Clinician burnout is a real problem that’s been growing steadily for many years now. In fact, more than 50 percent of physicians claim to be affected by burnout, while one-third of new registered nurses seek another profession within a year. And besides the personal toll, if clinicians are physically and emotionally exhausted, their overall performance and effectiveness threatens the health and well-being of patients.
So what’s driving this problem? While there are many contributing factors to this epidemic, the architecture of our hospitals plays a pretty big role in contributing to their stress. For a quick example, many clinics are in a separate building far away from the conference space where grand rounds are held, which contributes to doctors being late for appointments, frustrating both staff and patients.

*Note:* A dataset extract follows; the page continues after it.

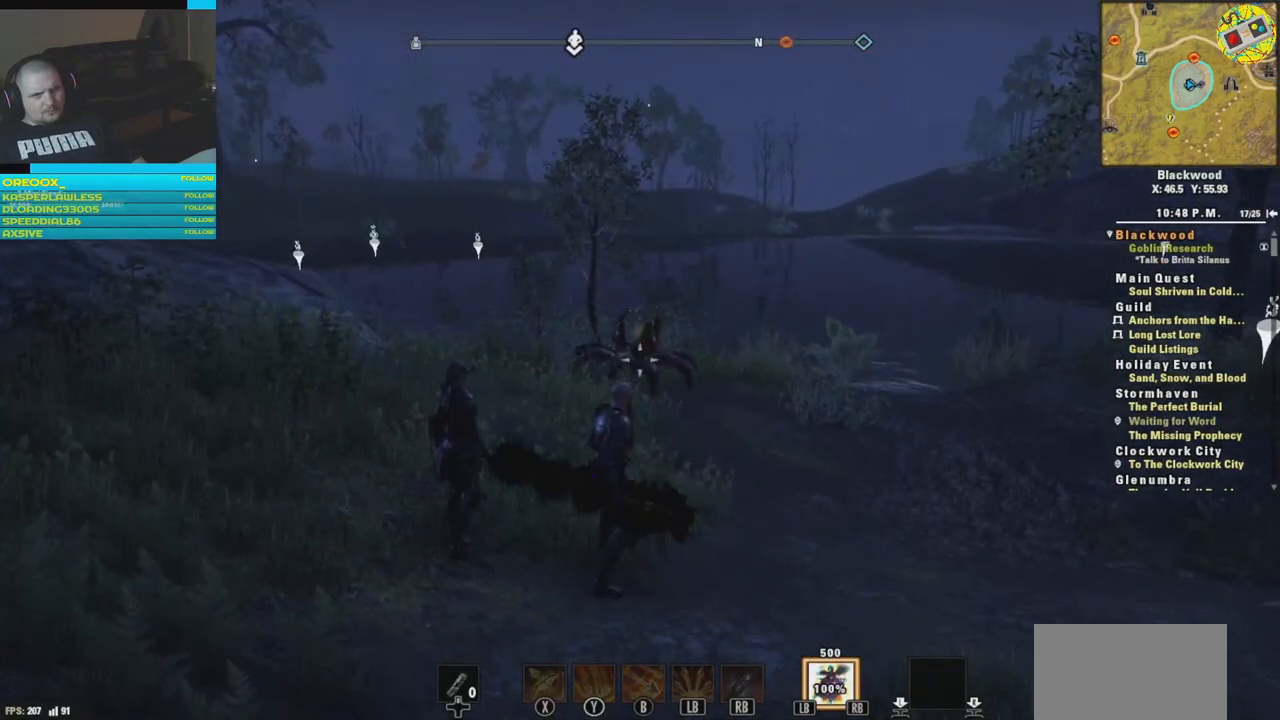
{"buttons": [], "left_stick": "center", "right_stick": "center", "events": [[83, "R2", "down"], [150, "R2", "up"]]}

In the realm of hospital renovations, patient comfort and spatial efficiency tend to be the top priority for architects as they revamp aging facilities. This is a valid strategy, however the comfort of clinicians is often overlooked.
Here are a few ways we can combat clinical burnout with thoughtful architecture.
On-Site Exercise Facilities
An on-site fitness facility can be an extremely useful asset in combating clinical burnout. By addressing clinical fitness in an efficient, effective and employee-friendly way, many healthcare concerns including cardiovascular disease and large amounts of stress could be significantly reduced within an organization.
Convenient Access to Healthy Food
Healthcare systems are often among the largest institutional food buyers, and each meal should be promoting health for not only the hospital staff, but the patients as well.
Some ideas to get you started are:
1. Partnering with mobile food programs to make healthy food more accessible.
2. Host farmer’s markets and CSAs on hospital grounds.
3. Removing fast food from the hospital.
Meditation, Massage Rooms and More
Massage rooms can be an invaluable resource for a hospital. Massages offered to hospital staff usually consists of 10- to 20-minute chair massages on the hospital floor, primarily for alleviating stress and tension. This type of massage is very similar to chair massage offered in corporate offices, although this massage is administered in a high-stress environment to people who are working with patients who have very serious health conditions.
Some hospitals even teach classes on meditation, deep breathing, and other relaxation techniques that doctors and nurses can draw from in a stressful moment when massages aren’t an option.
Design Can Promote Resiliency
As healthcare facility planners, we need to be creating designs that not only solve your patient and care needs, but also promotes staff resiliency. And most importantly, we must acknowledge and address the growing problem of clinician burnout.